TASK BRIEF: Please list every line of the entries below that contains the string "section", copying each such line in full.

RECORDS PROVIDED:
========================

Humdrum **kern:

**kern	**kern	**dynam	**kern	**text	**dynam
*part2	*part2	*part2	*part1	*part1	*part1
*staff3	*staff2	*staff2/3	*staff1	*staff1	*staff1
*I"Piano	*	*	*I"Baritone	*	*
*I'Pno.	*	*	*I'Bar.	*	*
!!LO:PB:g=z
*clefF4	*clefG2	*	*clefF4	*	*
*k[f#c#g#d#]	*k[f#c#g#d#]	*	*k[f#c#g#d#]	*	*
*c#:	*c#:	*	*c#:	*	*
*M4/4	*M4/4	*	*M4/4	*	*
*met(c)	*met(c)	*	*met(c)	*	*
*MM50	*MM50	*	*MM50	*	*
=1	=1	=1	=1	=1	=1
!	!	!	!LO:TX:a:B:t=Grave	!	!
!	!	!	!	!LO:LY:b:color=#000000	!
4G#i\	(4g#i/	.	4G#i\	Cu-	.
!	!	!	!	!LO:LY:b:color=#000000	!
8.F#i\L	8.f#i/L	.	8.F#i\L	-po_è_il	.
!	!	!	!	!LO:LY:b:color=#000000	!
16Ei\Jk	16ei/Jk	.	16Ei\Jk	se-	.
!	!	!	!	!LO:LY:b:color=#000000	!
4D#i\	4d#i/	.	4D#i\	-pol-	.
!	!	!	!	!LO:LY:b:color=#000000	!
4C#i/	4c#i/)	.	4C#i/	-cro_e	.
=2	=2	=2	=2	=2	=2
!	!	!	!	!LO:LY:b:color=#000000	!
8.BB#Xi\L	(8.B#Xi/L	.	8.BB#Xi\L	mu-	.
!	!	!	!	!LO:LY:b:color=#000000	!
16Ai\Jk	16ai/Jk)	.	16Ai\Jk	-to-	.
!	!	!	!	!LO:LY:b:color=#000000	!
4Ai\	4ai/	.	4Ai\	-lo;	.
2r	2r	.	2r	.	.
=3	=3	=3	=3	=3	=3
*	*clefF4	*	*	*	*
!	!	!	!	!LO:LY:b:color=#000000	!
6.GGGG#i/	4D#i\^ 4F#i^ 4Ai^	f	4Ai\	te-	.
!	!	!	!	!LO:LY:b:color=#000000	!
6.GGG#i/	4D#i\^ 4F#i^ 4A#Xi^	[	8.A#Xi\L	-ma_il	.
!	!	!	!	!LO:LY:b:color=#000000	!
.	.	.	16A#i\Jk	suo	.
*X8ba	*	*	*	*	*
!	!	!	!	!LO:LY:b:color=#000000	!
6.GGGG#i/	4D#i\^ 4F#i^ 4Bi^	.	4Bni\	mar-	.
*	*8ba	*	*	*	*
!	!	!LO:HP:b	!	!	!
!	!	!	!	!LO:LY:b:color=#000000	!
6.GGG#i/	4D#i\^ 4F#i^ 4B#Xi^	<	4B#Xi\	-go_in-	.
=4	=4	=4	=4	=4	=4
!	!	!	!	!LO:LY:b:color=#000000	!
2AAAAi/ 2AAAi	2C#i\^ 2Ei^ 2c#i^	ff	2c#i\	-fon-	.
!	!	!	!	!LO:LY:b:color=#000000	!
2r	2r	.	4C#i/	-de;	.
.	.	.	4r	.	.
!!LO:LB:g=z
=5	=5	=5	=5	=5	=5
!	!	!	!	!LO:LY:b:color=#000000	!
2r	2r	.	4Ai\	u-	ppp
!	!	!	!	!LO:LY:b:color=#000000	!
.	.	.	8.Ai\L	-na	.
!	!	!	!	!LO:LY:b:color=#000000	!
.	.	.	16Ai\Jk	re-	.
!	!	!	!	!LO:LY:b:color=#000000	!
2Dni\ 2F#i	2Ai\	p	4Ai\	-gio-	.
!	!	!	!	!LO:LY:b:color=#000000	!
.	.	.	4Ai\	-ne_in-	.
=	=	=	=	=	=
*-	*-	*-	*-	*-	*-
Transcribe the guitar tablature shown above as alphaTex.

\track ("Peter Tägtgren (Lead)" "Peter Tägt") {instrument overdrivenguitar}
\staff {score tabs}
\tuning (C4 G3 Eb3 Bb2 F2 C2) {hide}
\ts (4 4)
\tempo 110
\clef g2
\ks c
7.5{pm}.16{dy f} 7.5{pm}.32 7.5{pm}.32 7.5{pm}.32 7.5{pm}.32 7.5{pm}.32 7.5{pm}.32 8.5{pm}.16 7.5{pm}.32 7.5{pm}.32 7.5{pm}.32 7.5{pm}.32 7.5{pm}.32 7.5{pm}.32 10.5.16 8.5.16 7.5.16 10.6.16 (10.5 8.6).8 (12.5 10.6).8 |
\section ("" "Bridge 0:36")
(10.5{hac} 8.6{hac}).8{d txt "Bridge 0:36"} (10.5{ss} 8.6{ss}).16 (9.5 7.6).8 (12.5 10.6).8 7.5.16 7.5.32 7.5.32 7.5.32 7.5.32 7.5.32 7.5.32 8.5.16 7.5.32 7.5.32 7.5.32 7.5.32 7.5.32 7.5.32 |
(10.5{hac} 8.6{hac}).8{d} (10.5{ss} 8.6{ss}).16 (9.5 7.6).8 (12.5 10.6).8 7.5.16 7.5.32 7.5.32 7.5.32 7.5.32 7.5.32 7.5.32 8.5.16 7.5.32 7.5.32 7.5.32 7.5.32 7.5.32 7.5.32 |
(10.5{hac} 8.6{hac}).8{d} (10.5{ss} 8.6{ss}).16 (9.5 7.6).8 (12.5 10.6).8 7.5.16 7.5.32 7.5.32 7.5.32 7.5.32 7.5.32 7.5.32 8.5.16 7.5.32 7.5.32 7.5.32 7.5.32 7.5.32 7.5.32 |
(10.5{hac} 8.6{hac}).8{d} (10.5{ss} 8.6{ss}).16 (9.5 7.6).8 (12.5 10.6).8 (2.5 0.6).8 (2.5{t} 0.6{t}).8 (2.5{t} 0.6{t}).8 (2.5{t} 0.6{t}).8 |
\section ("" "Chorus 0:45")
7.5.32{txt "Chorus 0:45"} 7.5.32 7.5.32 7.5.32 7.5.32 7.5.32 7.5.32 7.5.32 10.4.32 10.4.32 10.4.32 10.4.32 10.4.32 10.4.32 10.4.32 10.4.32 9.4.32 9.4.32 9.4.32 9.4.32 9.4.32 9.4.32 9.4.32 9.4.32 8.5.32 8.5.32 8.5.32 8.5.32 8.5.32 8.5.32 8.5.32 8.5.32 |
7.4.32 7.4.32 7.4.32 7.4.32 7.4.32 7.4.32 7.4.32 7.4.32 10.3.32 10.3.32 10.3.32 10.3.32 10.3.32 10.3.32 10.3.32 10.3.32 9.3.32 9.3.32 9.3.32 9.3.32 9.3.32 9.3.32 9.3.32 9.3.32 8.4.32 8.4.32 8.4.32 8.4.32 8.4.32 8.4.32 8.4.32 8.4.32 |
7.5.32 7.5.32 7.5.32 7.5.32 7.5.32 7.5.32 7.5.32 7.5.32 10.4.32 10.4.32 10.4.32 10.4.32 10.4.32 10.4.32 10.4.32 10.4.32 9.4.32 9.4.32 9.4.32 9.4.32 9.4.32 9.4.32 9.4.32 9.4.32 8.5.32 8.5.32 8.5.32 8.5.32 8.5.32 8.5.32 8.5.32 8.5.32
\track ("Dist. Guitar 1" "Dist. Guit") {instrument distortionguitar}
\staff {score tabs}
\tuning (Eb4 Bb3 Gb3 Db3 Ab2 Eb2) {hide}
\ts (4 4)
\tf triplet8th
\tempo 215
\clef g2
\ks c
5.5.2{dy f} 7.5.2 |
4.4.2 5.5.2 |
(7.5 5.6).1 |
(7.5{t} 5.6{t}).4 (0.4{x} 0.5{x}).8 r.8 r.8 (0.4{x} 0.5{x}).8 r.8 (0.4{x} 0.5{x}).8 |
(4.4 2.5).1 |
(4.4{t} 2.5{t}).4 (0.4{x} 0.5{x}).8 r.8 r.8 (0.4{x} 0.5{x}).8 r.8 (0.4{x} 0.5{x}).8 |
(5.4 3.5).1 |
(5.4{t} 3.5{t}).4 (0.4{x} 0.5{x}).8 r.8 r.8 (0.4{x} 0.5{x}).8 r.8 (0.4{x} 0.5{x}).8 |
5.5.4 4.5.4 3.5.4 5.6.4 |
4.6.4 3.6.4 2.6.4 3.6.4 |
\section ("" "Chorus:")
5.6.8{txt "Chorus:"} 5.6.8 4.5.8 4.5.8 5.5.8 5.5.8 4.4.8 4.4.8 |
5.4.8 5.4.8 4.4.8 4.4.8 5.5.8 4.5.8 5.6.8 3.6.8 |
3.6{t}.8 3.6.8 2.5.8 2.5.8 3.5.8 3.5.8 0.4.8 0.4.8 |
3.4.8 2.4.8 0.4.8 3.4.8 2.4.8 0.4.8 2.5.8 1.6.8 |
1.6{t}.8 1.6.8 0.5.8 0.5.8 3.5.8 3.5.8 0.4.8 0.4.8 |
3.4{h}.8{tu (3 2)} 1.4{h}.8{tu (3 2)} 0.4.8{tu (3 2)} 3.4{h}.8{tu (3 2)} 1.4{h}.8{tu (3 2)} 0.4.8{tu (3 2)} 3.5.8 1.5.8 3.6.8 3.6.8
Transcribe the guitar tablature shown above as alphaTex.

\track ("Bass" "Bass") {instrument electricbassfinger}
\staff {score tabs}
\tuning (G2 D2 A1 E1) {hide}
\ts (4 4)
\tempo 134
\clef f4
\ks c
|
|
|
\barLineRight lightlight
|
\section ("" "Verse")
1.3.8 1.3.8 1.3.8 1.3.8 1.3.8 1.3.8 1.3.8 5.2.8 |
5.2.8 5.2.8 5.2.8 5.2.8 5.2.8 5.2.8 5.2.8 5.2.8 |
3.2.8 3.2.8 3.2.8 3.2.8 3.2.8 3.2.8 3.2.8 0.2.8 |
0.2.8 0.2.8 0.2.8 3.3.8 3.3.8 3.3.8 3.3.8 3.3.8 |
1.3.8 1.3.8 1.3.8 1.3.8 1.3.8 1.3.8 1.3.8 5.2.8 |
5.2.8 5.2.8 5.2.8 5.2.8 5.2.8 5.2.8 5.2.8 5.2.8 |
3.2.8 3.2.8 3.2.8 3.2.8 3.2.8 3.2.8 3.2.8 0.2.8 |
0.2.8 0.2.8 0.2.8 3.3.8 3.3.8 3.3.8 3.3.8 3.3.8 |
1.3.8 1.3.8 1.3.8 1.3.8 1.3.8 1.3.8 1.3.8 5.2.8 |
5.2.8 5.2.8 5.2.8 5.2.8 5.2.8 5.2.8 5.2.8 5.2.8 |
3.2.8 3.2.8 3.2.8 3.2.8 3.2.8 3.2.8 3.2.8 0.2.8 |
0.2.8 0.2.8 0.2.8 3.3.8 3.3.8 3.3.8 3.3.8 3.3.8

========================

TASK SOLUTION:
\section ("" "Bridge 0:36")
\section ("" "Chorus 0:45")
\section ("" "Chorus:")
\section ("" "Verse")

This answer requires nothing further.